EXERCISE DESCRIPTION: In the data below, find the line with "Também havia a ne" and the line with "vivências de alunos dos", then restate both and every line between them exactly, minus the pictures.

Collected data:
==================================================
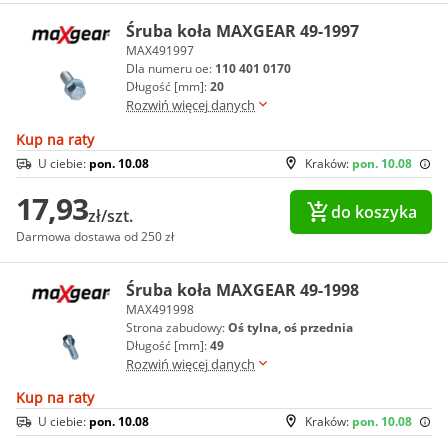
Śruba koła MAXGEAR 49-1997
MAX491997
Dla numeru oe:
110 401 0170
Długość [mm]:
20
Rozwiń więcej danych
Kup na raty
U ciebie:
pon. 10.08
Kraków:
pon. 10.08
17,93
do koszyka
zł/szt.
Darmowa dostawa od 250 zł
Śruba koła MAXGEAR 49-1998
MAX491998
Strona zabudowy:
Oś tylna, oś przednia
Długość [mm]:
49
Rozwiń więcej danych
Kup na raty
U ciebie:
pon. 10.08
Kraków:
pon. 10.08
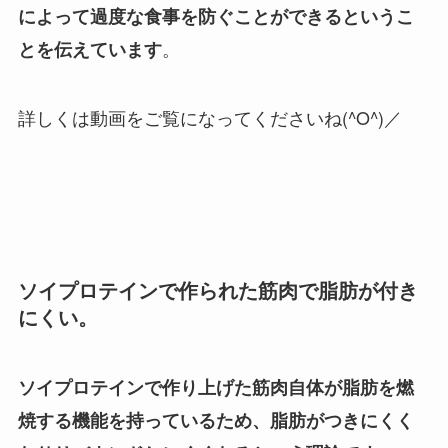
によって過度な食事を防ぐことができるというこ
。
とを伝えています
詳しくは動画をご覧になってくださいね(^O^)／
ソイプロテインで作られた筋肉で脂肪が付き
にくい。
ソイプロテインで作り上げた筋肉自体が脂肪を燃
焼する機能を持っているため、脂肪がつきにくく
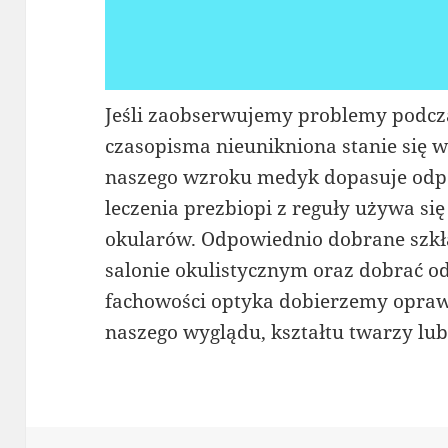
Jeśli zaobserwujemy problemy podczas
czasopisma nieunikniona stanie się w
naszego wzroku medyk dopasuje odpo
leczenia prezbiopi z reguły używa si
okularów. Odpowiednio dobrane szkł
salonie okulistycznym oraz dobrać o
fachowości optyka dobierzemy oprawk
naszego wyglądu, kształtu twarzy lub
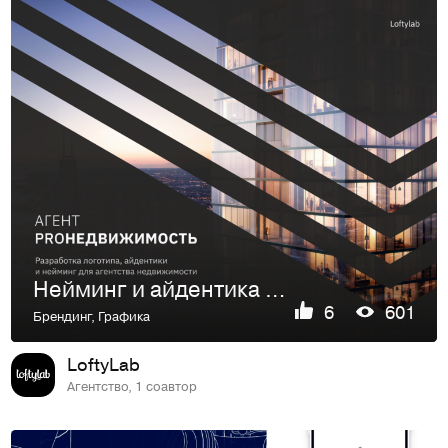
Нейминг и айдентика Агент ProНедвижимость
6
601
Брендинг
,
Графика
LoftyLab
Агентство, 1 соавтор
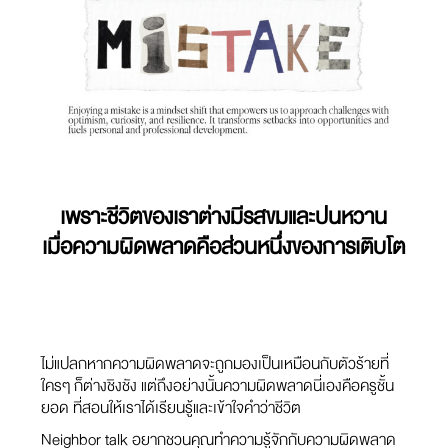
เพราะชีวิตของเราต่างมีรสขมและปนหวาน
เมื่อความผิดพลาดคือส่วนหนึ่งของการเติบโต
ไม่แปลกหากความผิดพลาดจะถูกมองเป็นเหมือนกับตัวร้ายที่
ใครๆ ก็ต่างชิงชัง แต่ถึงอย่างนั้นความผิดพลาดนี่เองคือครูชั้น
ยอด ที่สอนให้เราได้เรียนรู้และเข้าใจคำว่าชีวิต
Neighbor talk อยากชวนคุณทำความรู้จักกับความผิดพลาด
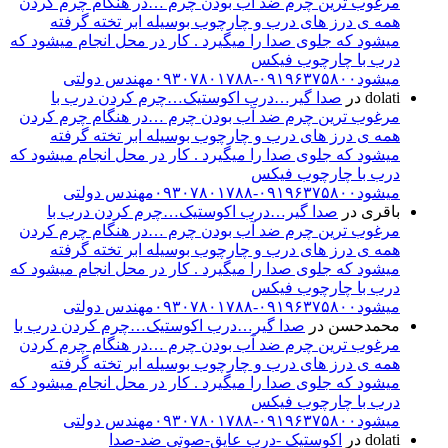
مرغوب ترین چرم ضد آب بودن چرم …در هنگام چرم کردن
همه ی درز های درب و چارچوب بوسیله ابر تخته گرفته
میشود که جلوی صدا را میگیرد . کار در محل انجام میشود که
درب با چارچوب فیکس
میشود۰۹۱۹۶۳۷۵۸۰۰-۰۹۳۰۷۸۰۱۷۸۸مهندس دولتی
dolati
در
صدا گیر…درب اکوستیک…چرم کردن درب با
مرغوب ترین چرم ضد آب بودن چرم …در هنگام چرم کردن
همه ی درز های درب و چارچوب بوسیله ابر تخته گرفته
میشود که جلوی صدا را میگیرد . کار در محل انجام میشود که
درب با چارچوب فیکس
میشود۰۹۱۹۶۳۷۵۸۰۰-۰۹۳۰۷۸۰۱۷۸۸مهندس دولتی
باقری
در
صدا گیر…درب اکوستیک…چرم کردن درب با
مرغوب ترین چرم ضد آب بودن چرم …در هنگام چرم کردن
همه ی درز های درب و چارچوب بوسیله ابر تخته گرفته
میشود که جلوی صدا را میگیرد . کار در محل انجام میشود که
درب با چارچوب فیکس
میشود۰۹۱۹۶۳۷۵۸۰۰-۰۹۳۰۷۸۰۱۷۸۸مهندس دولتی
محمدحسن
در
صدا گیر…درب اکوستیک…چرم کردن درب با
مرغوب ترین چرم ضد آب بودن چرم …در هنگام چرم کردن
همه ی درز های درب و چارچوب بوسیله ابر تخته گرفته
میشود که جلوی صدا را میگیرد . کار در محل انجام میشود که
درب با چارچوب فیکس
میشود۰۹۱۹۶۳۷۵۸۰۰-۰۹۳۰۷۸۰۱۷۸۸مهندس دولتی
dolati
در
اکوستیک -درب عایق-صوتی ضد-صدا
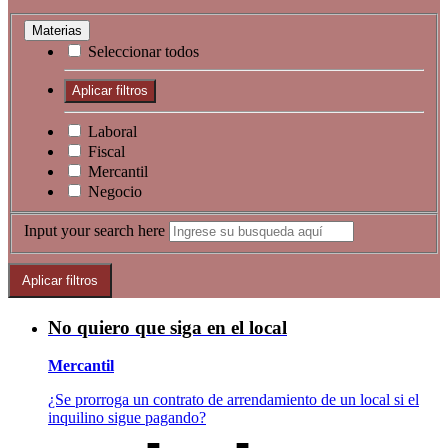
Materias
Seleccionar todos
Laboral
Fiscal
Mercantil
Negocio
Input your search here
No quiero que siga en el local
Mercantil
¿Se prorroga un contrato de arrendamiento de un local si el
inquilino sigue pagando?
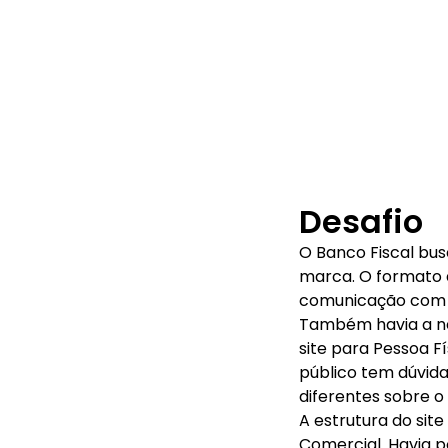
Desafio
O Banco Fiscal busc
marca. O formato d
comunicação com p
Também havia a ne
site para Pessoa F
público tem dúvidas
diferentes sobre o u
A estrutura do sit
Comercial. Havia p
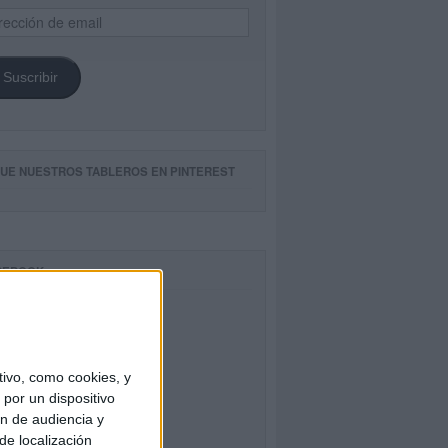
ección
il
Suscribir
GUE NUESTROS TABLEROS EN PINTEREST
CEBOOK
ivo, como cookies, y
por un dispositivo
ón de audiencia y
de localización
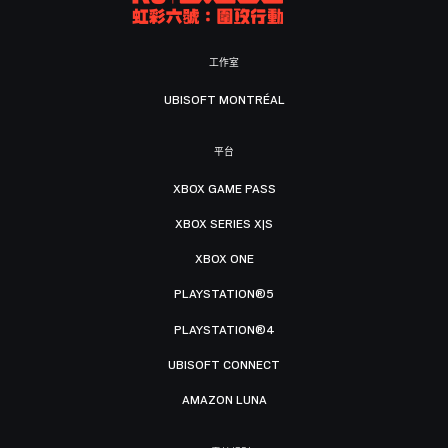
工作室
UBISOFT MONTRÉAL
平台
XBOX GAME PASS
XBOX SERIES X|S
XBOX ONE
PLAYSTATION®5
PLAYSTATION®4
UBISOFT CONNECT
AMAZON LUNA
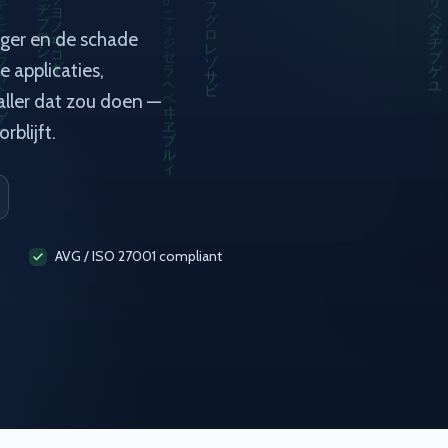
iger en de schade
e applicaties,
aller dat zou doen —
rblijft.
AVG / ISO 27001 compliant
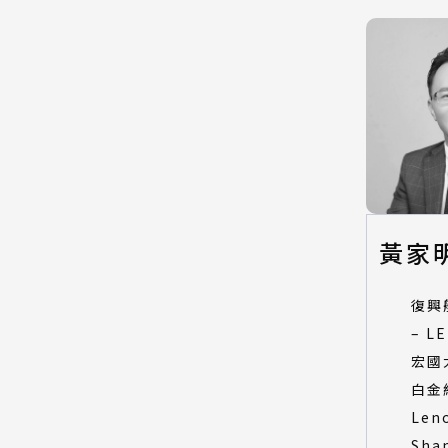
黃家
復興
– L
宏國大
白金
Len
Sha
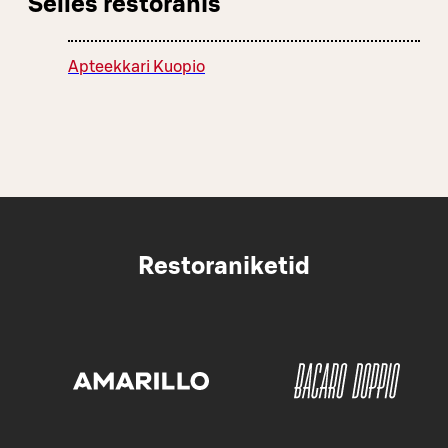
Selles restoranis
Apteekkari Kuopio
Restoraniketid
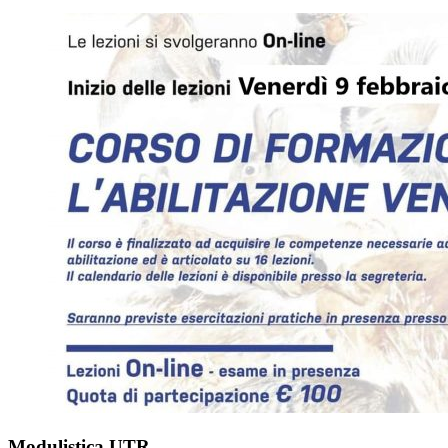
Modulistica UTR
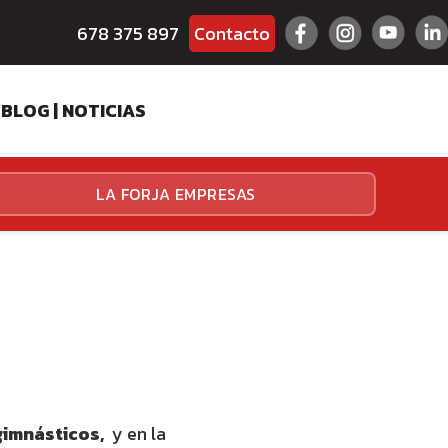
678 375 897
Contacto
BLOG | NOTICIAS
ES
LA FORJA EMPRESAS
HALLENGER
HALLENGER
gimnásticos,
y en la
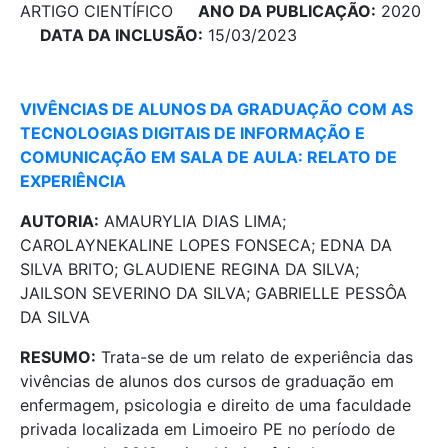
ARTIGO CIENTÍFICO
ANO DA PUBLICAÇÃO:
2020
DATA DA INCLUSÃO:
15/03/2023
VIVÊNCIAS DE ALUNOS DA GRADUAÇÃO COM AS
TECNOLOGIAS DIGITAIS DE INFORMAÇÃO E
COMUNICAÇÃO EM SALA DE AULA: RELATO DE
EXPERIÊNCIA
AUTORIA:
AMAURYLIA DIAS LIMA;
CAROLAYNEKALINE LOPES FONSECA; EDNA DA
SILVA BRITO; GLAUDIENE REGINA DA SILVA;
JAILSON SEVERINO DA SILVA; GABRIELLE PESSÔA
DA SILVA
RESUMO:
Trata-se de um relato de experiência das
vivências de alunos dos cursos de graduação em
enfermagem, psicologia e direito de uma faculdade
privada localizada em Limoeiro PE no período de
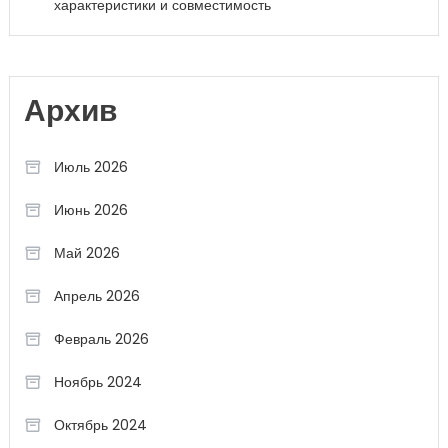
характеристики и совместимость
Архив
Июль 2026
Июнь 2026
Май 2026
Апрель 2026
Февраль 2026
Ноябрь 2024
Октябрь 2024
==================================================
RESPONSE BOX:
Também havia a ne
site para Pessoa F
público tem dúvidas
diferentes sobre o u
A estrutura do sit
Comercial. Havia p
ección
il
Suscribir
GUE NUESTROS TABLEROS EN PINTEREST
CEBOOK
ivo, como cookies, y
por un dispositivo
ón de audiencia y
de localización
工作室
UBISOFT MONTRÉAL
平台
XBOX GAME PASS
XBOX SERIES X|S
XBOX ONE
PLAYSTATION®5
PLAYSTATION®4
UBISOFT CONNECT
AMAZON LUNA
iger en de schade
e applicaties,
aller dat zou doen —
rblijft.
AVG / ISO 27001 compliant
黃家
復興
– L
宏國大
白金
Len
Sha
Selles restoranis
Apteekkari Kuopio
Restoraniketid
Modulistica UTR
678 375 897
Contacto
BLOG | NOTICIAS
ES
LA FORJA EMPRESAS
HALLENGER
HALLENGER
gimnásticos,
y en la
ARTIGO CIENTÍFICO
ANO DA PUBLICAÇÃO:
2020
DATA DA INCLUSÃO:
15/03/2023
VIVÊNCIAS DE ALUNOS DA GRADUAÇÃO COM AS
TECNOLOGIAS DIGITAIS DE INFORMAÇÃO E
COMUNICAÇÃO EM SALA DE AULA: RELATO DE
EXPERIÊNCIA
AUTORIA:
AMAURYLIA DIAS LIMA;
CAROLAYNEKALINE LOPES FONSECA; EDNA DA
SILVA BRITO; GLAUDIENE REGINA DA SILVA;
JAILSON SEVERINO DA SILVA; GABRIELLE PESSÔA
DA SILVA
RESUMO:
Trata-se de um relato de experiência das
vivências de alunos dos cursos de graduação em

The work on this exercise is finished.